• Exercise aim: Look through the records below for the line with "thumb tip: (298, 887)" and the line with "middle pip: (215, 886)", then return those lines and all lines between, exactly.
● ● ● ●
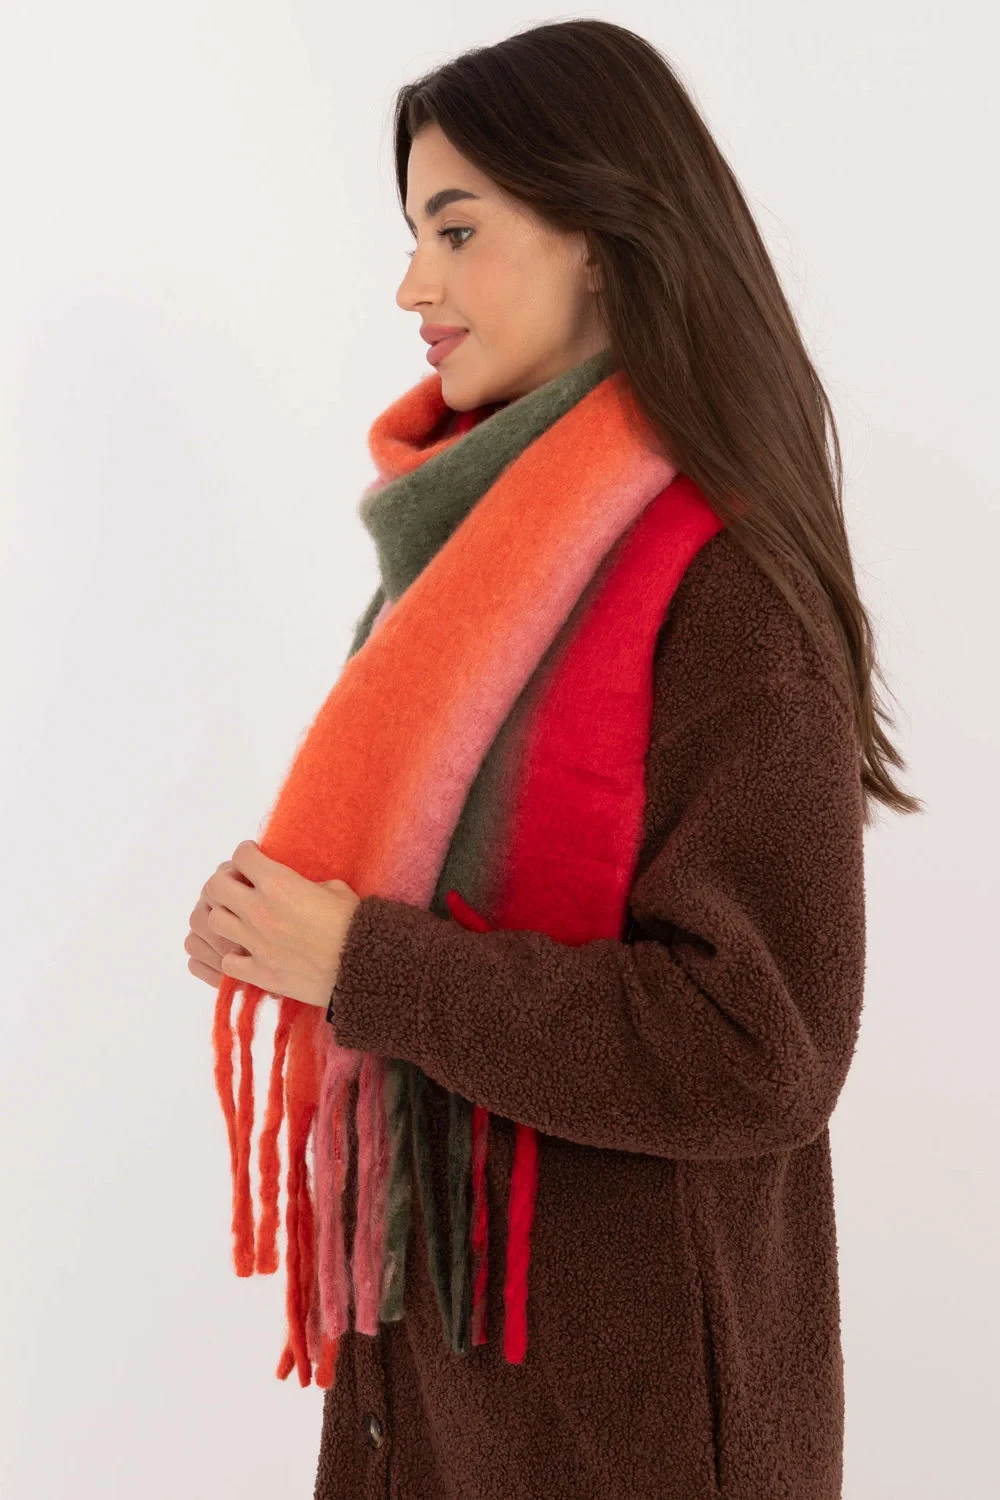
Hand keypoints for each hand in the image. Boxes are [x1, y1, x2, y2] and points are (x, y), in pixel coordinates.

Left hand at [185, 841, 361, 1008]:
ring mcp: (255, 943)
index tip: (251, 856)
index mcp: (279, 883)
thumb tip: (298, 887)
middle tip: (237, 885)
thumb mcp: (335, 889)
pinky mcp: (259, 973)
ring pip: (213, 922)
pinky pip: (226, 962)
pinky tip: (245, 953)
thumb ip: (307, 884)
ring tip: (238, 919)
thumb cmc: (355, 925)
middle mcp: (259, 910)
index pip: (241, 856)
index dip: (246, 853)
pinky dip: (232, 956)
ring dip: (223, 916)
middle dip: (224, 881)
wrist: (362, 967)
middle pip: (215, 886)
● ● ● ●
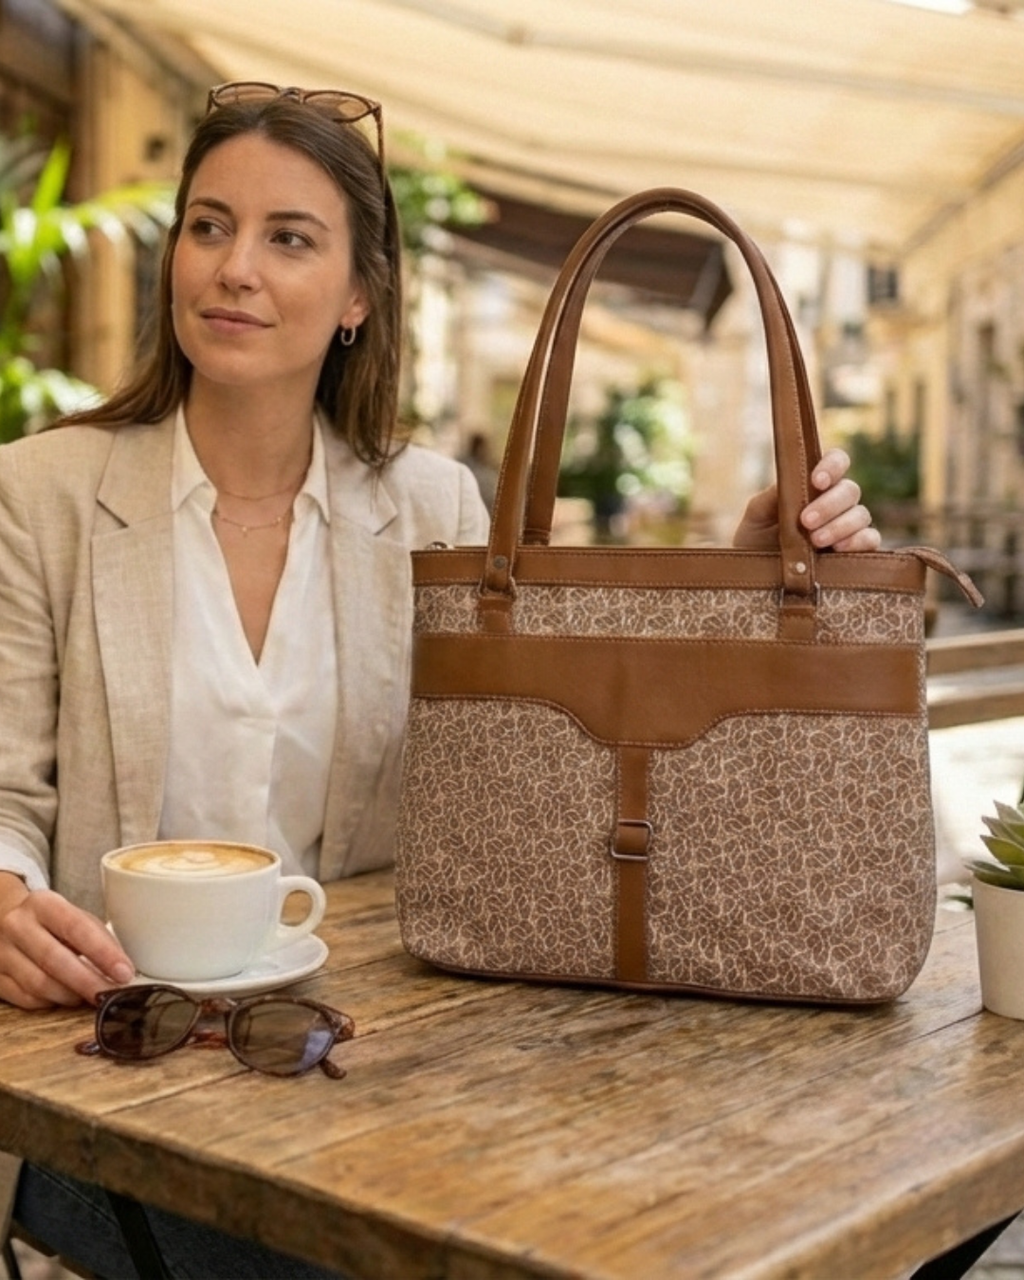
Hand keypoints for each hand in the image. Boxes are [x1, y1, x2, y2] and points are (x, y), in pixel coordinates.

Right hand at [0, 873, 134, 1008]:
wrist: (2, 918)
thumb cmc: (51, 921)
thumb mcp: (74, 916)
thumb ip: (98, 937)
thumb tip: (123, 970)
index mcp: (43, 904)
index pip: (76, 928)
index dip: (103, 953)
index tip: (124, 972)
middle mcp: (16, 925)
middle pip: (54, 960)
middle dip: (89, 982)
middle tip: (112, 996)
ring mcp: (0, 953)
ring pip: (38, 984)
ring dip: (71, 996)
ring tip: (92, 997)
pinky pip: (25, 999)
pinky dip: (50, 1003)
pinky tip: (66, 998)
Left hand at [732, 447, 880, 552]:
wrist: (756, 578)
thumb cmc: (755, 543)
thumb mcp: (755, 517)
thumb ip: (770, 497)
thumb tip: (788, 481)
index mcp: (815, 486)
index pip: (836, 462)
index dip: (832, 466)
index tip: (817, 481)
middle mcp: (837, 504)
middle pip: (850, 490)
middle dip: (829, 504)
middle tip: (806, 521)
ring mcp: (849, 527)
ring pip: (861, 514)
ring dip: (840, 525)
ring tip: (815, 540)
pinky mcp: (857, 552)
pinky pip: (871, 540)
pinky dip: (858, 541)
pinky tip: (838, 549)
● ● ● ●
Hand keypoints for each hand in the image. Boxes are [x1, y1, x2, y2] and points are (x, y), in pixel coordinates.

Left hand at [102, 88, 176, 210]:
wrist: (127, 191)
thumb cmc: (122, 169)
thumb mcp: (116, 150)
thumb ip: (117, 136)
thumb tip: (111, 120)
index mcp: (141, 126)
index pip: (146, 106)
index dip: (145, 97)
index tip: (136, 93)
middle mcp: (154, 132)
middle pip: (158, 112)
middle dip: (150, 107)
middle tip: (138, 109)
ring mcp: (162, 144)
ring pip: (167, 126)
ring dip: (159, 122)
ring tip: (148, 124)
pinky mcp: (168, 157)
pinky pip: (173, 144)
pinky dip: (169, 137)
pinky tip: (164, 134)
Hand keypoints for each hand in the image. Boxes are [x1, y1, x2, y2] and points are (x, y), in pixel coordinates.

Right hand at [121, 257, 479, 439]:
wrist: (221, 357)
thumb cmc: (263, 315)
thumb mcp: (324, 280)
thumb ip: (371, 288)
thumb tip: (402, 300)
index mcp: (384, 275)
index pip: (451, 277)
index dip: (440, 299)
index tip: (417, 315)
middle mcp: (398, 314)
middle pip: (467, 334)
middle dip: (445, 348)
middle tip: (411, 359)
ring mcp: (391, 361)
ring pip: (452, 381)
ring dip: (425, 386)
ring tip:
● ● ● ●
• Your response:
thumb tip: (298, 887)
middle tip: (237, 885)
thumb mcp: (335, 889)
pinky mcp: (259, 973)
ring pip: (213, 922)
pinky pip: (226, 962)
pinky tip: (245, 953)
thumb ip: (307, 884)
ring tip: (238, 919)
thumb cmc: (355, 925)
middle mcp: (259, 910)
index pip: (241, 856)
index dip: (246, 853)
pinky dip: (232, 956)
ring dip: (223, 916)
middle dip: (224, 881)
wrist: (362, 967)
middle pip: (215, 886)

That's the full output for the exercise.